Praying for our Enemies

You have heard that it was said, ‘Love your neighbor and hate your enemy.’ But I tell you: Love your enemies and pray for those who persecute you, that you may be sons of your Father in heaven. He causes his sun to rise on the evil and the good, and sends rain on the righteous and the unrighteous. If you love those who love you, what reward will you get? Are not even tax collectors doing that? And if you greet only your brothers, what are you doing more than others? Do not even pagans do that? (Matthew 5:43-47)

Well, that’s inconvenient.

Jesus asks us to love our enemies and to pray for them. We know that. But what does it look like to take this seriously? What kinds of prayers do we say on their behalf? In this post, I am choosing to explore the idea of praying for enemies who do great evil on a large scale to our fellow Christians around the world, rather than for personal enemies; although undoubtedly, many of the conclusions drawn here will also be applicable to praying for personal enemies.

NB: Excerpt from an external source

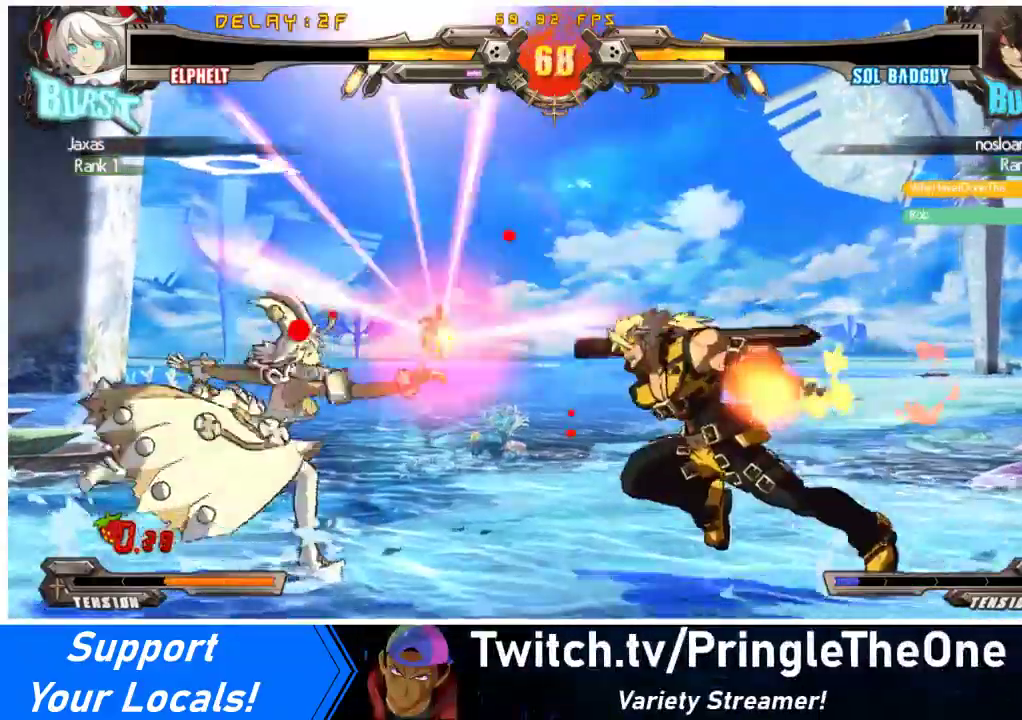
{"buttons": ["DPAD_RIGHT"], "events": [[67, "DPAD_DOWN", "up"], [300, "DPAD_RIGHT", "down"], [367, "DPAD_RIGHT", "up"], [433, "DPAD_RIGHT", "down"]]}
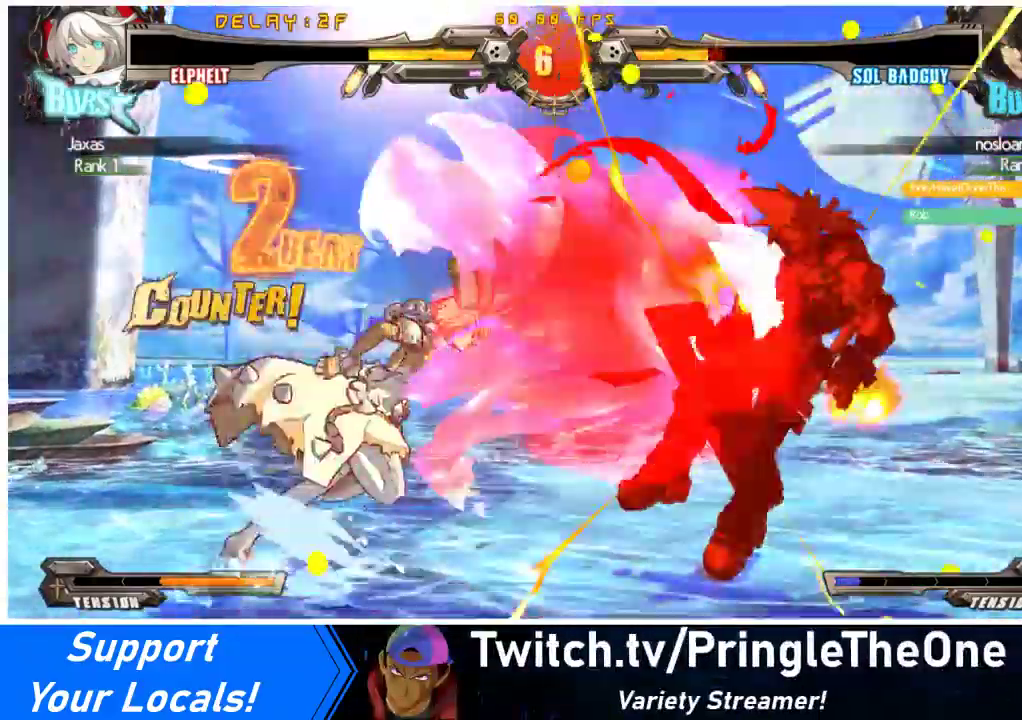
{"buttons": ["TRIANGLE", "DPAD_RIGHT"], "events": [[200, "DPAD_RIGHT", "up"], [433, "TRIANGLE", "down"], [467, "DPAD_RIGHT", "down"]]}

How do we pray for and not against the people of ISIS, Boko Haram, and other extremist groups who are committing some of the worst atrocities in human history? How do we engage meaningfully with what is happening to our brothers and sisters halfway across the world – in our hearts, in our minds, and on our knees? I mean, seriously – how do we prevent news about ISIS’s beheading of 21 Coptic Christians last week and its ongoing campaign of terror against Christians and non-Christians alike (including Jews, Westerners, and other Muslims) from becoming yet another faded memory in both our individual and collective psyches? How do I, a suburban mom who gets upset about things like burnt toast and undercooked rice, cultivate a sense of prayerful urgency and personal connection to these realities?

I know that at some level I should. After all, God’s Word tells us to “pray in the Spirit on all occasions with all kinds of prayers and requests. With this in mind, be alert and always keep on praying for all the Lord’s people.” (Ephesians 6:18) And also, “I urge, then, first of all, that petitions, prayers, intercession and thanksgiving be made for all people (emphasis added) – for kings and all those in authority, that we may live peaceful and quiet lives in all godliness and holiness. This is good, and pleases God our Savior, who wants all people to be saved and to come to a knowledge of the truth.” (1 Timothy 2:1-4) You definitely begin to get a sense as you read through the gospels, and then through the epistles, that praying for all the Lord’s people and all people everywhere inevitably involves praying for their (and our) enemies – not that God would take them down Old Testament style, but that they might be saved. This reconciliation-centered-type prayer reflects the whole purpose of his incarnation, crucifixion, and resurrection.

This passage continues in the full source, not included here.